Antrix, the commercial arm of ISRO, had entered into an agreement with Devas in 2005 for the long-term lease of two ISRO satellites operating in the S-band. With the leased transponders, Devas planned to offer digital multimedia services using the S-band wavelength (spectrum), reserved for strategic purpose.

The deal was cancelled in 2011 following the Comptroller and Auditor General’s (CAG) estimate of Rs 2 trillion crore loss to the government and the subsequent uproar.

The then United Progressive Alliance (UPA) government invoked sovereignty for cancelling the deal and decided to use the advanced satellite for the country’s strategic use.

However the CAG’s loss estimates were contested by a two-member high powered review committee which also ruled out cheap selling of spectrum to Devas. The panel comprised former Cabinet Secretary B.K. Chaturvedi and noted aerospace scientist Roddam Narasimha.

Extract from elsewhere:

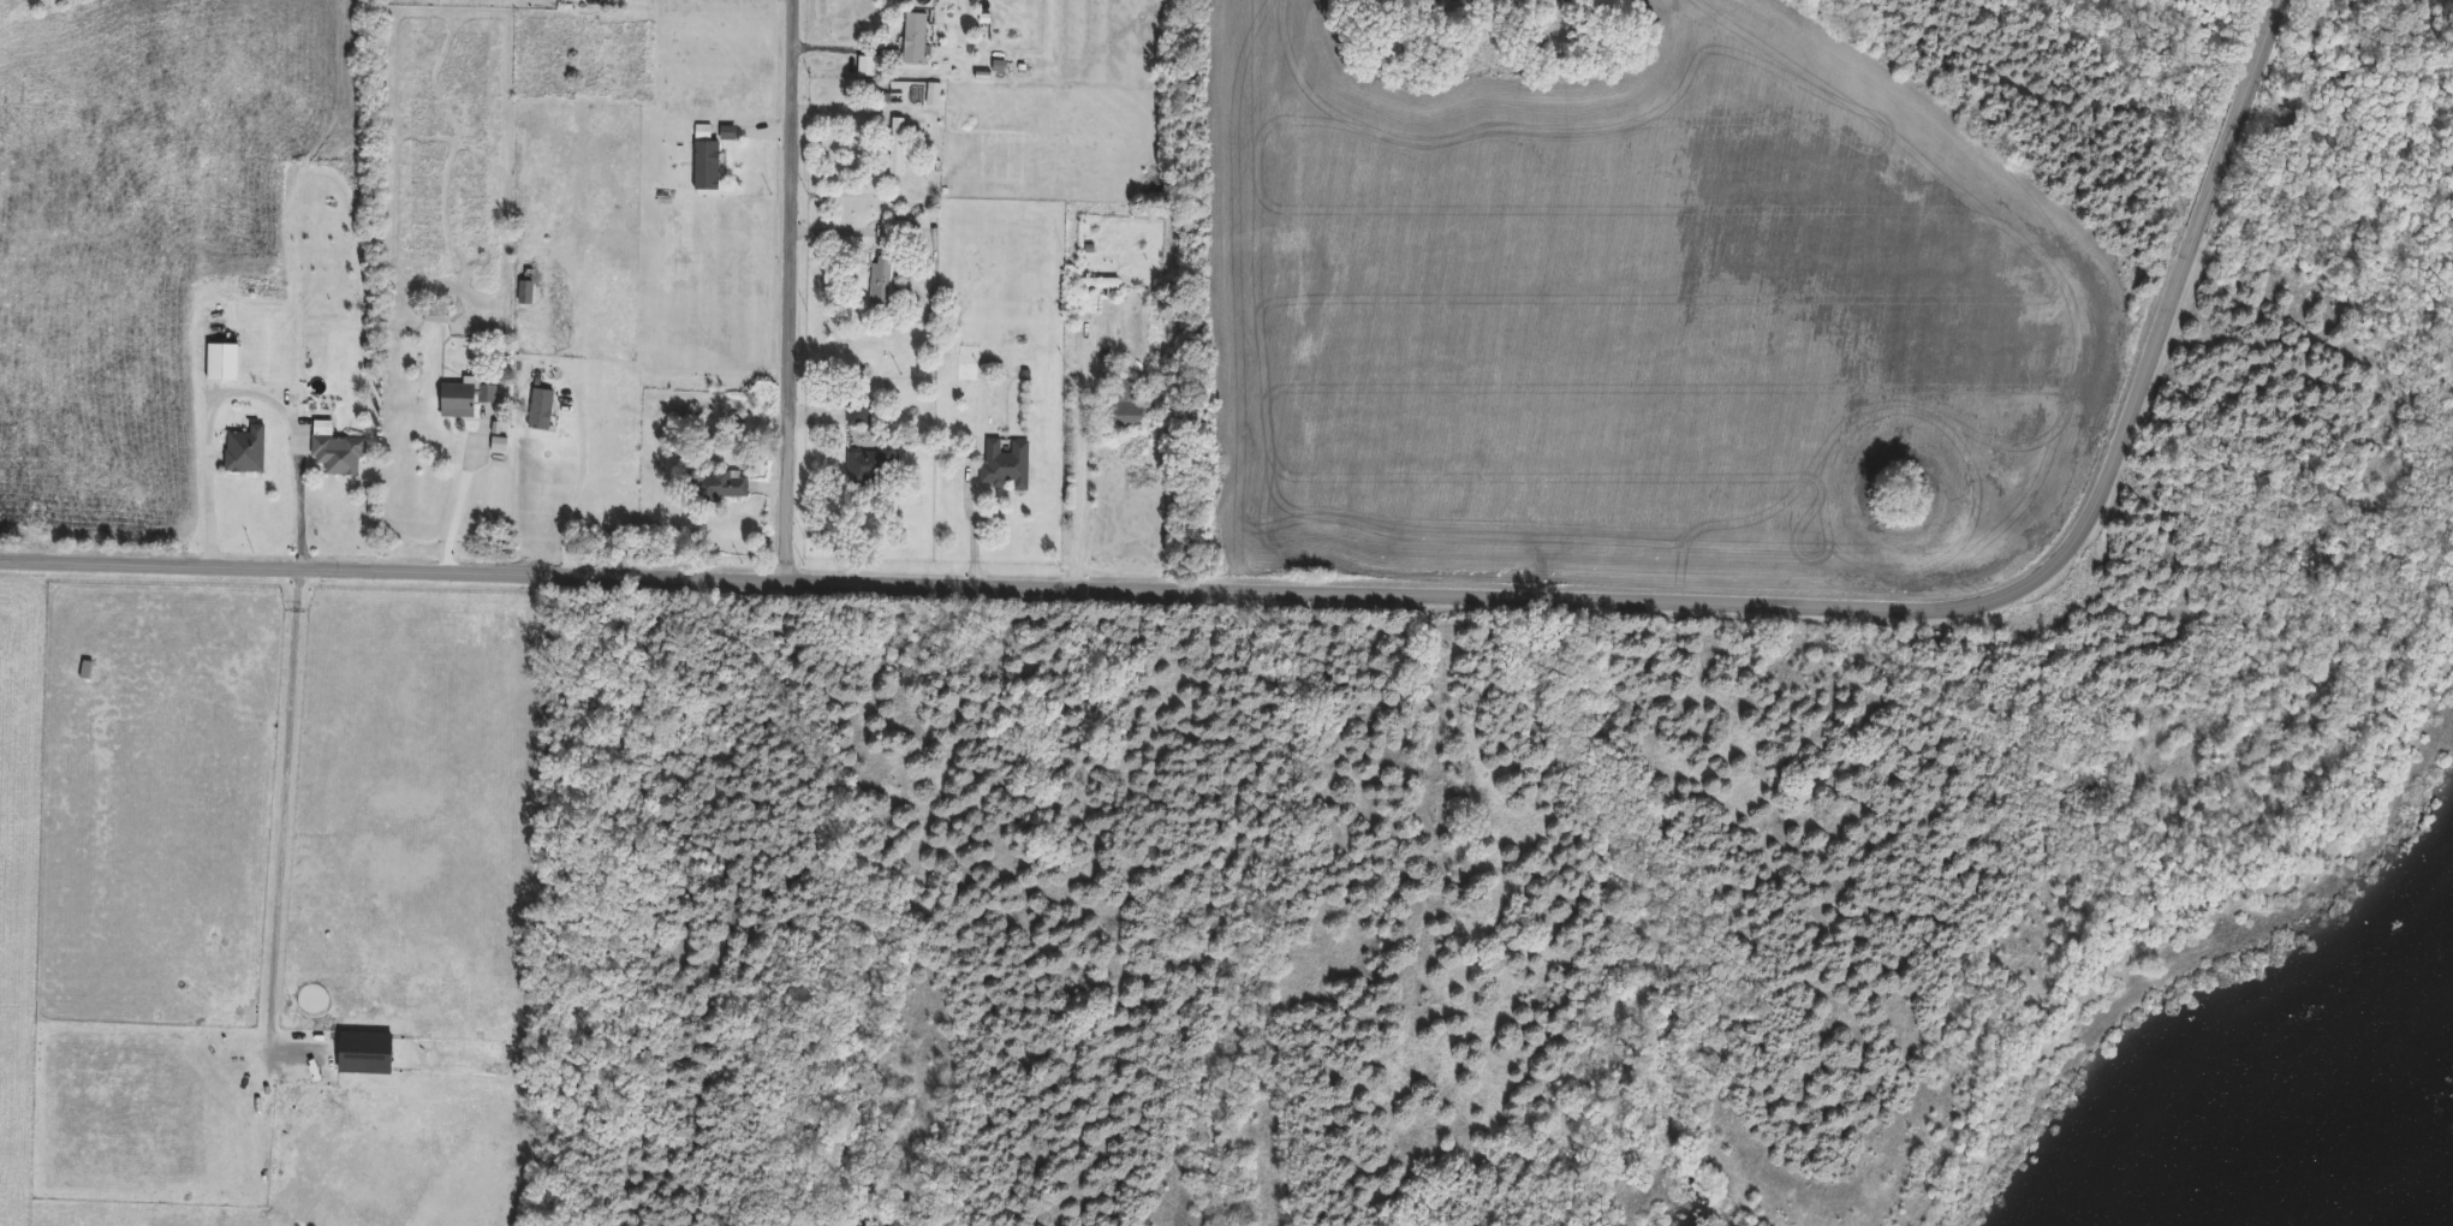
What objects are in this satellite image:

But a five-member team, chaired by former Central Vigilance Commissioner (CVC) Pratyush Sinha, concluded that there have been serious lapses of judgment on part of various officials, and in some cases the actions verged on the point of breach of public trust in the deal.

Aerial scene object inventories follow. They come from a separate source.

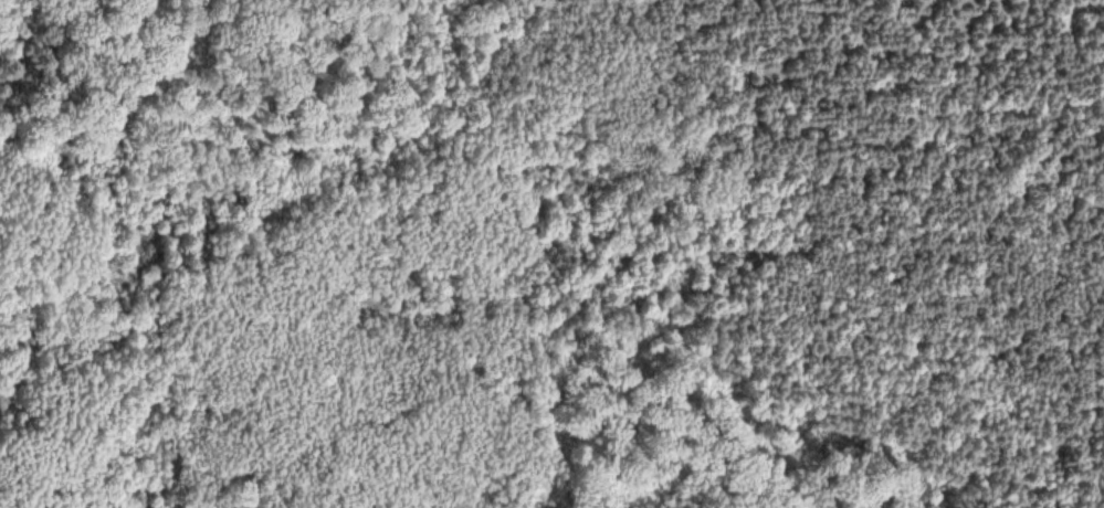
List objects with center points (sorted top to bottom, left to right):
road: (463, 364)

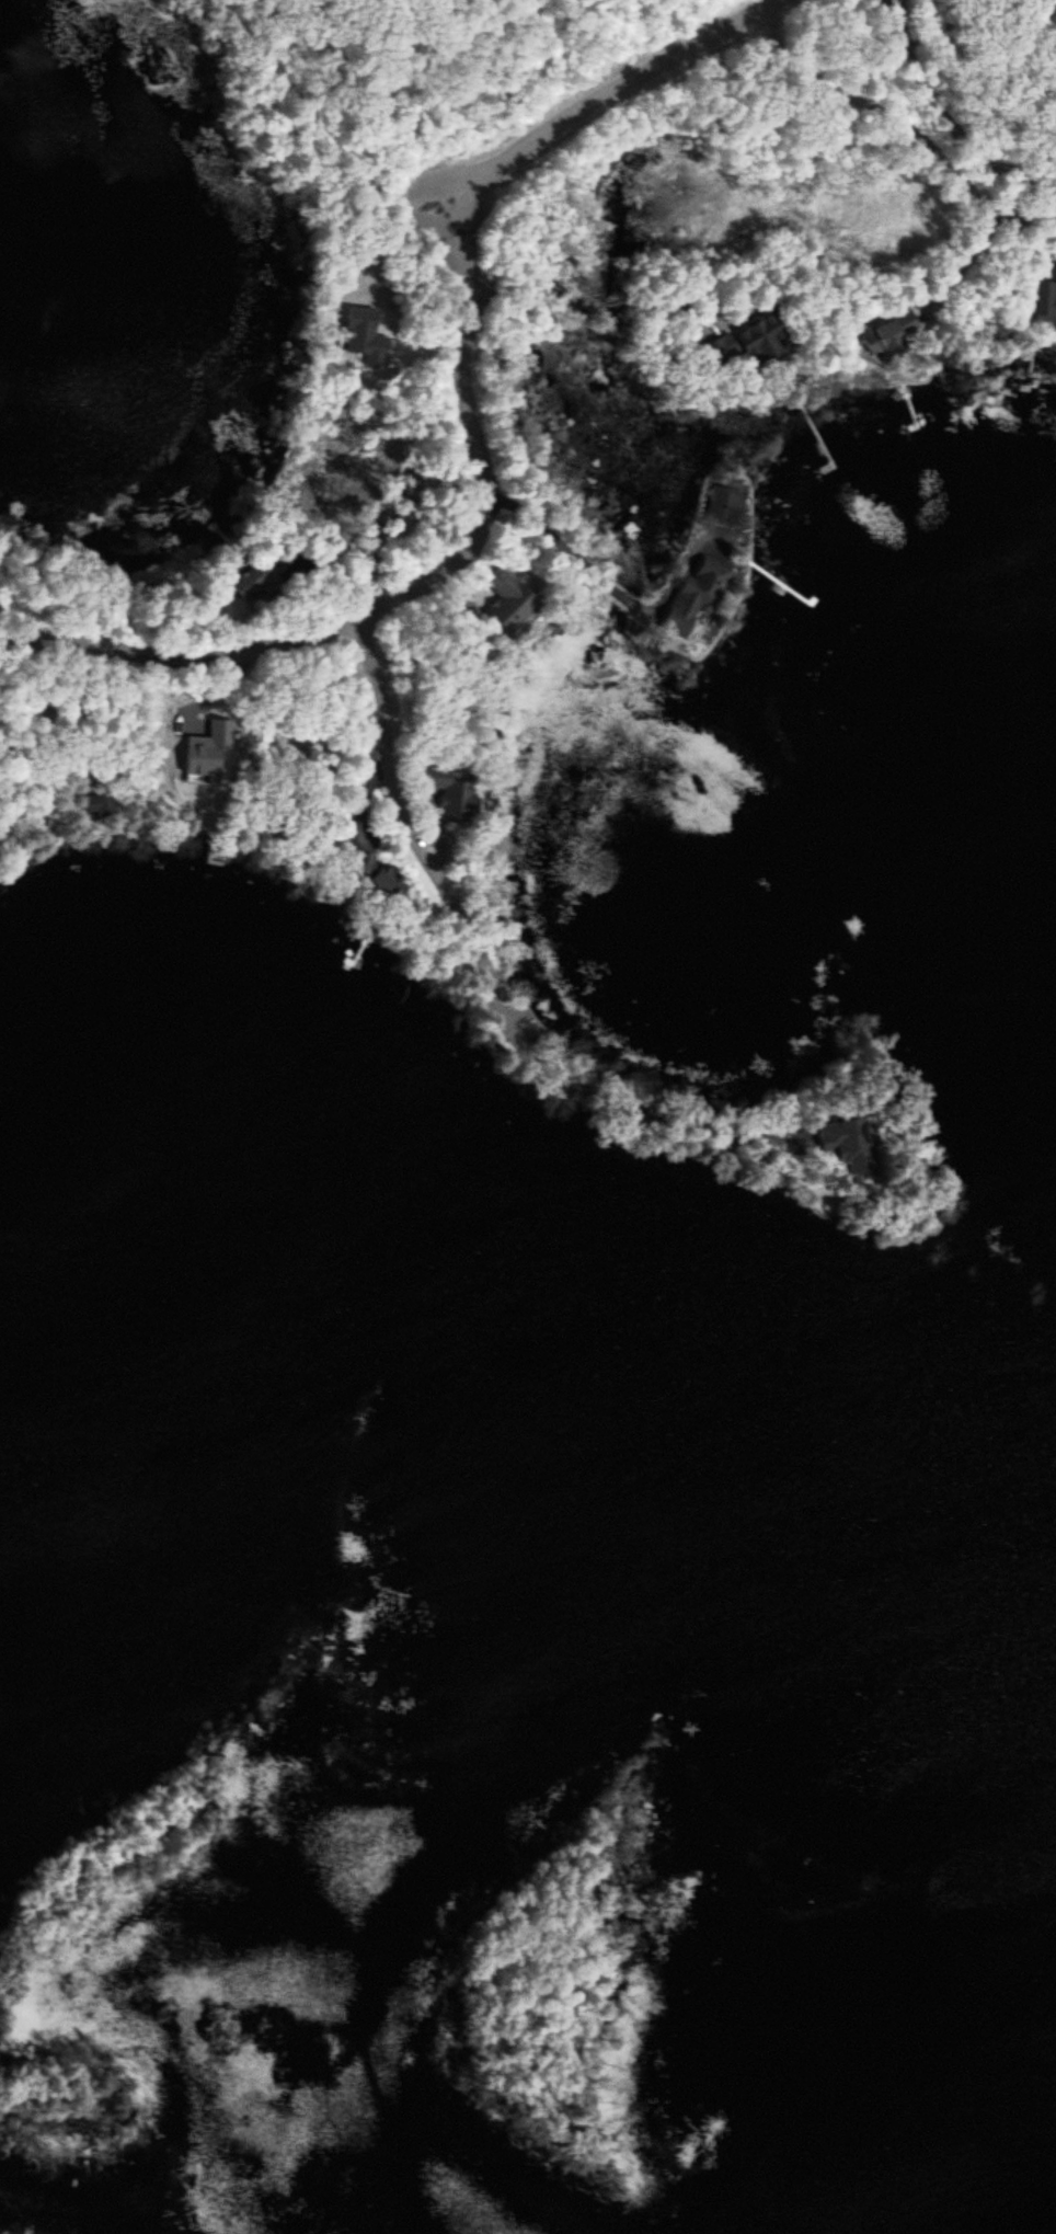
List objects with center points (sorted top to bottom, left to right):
road: (244, 21)
road: (606, 96)
road: (943, 120)
road: (340, 141)
building: (1046, 300)
building: (886, 334)
building: (741, 342)
building: (727, 508)
building: (256, 582)
road: (416, 590)
building: (692, 598)
building: (502, 602)
building: (446, 795)
road: (402, 832)
road: (635, 1115)
building: (835, 1144)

Reacting to the chargesheet, Nair said that there was nothing wrong in the deal. The CBI action comes after India lost an arbitration case in an international tribunal against Devas for cancelling the contract.

Last month, Devas said: “A Permanent Court of Arbitration tribunal has found that the government of India’s actions in annulling a contract between Devas and Antrix Corporation Ltd. and denying Devas commercial use of S-band spectrum constituted an expropriation.”

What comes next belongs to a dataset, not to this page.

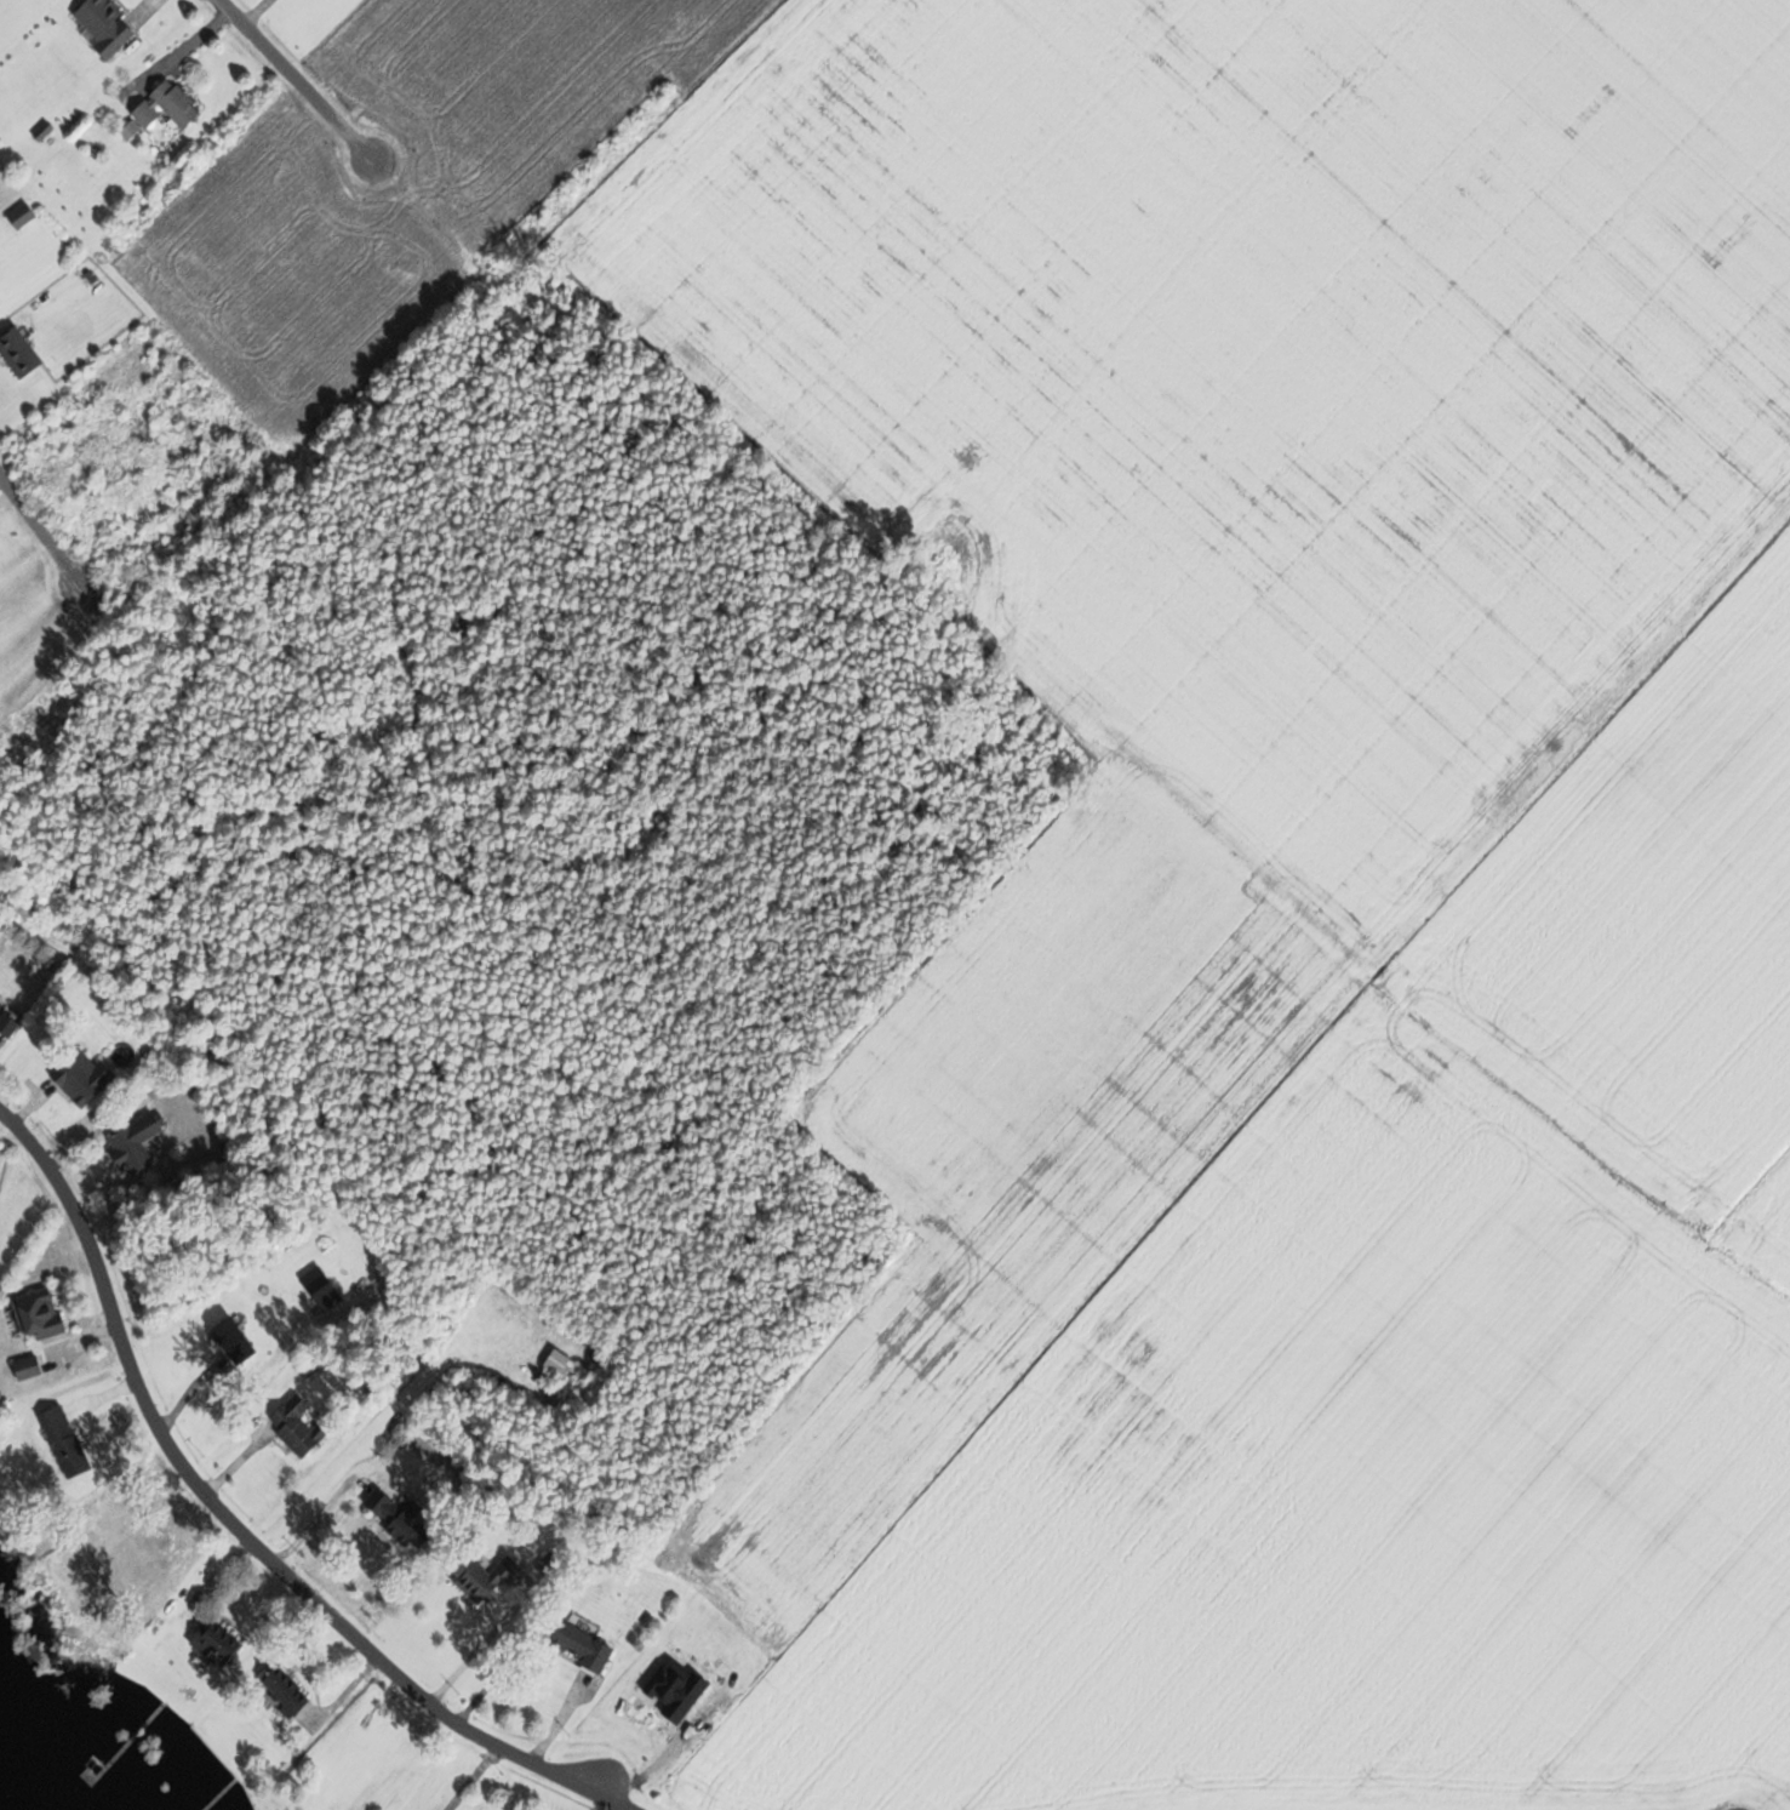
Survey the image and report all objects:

Devas said the unanimous decision included the arbitrator appointed by India.

However, the Department of Space said that in the award — issued on “jurisdiction and merits on July 25, 2016” — the tribunal has said the Indian government’s essential security interest provisions “do apply in this case to an extent” and the “limited liability of compensation shall be limited to 40 per cent of the value of the investment”, but the precise quantum has not been determined as yet.

In an earlier decision, an International Chamber of Commerce (ICC) tribunal in 2015 found unanimously that Antrix’s repudiation of the contract was unlawful, and awarded Devas damages and pre-award interest of approximately $672 million, plus post-award annual interest accruing at 18 per cent until the award is paid in full.

According to Devas, a mutually agreeable resolution of this matter is preferred and until that occurs, the company and its investors will continue to press their claims before international tribunals and in courts around the world.

In June this year, the Enforcement Directorate (ED) had issued a notice to Devas for alleged violation of foreign exchange laws.

According to a government statement, Devas is suspected to have received FDI of Rs 578.54 crore between May 2006 and June 2010 from various overseas investors, but the share subscription agreements it entered with them contained clauses contrary to the conditions specified in the approvals granted by Foreign Investment Promotion Board.

Devas was also charged with contravening the FDI regulations under FEMA for assuring foreign investors an annual eight per cent priority dividend in addition to other dividends on cumulative basis, and for one tranche of receipt of funds, issuing a security akin to an External Commercial Borrowing (ECB) promising higher returns than the ceiling fixed by the Reserve Bank of India.

The Antrix-Devas deal is the second major controversy in which senior ISRO officials were figuring.

The first one was popularly known as the ISRO Spy Scandal in which S. Nambi Narayanan, a senior space scientist was wrongly implicated and arrested on espionage charges along with another top official, two Maldivian women and a businessman.

In 1996, a year later after the case surfaced, things changed drastically with the CBI and the apex court clearing Narayanan and gave him a clean chit. He got back his job.

Narayanan has approached the Supreme Court seeking criminal and disciplinary action against the senior police officers for implicating him in the espionage case in which he was discharged.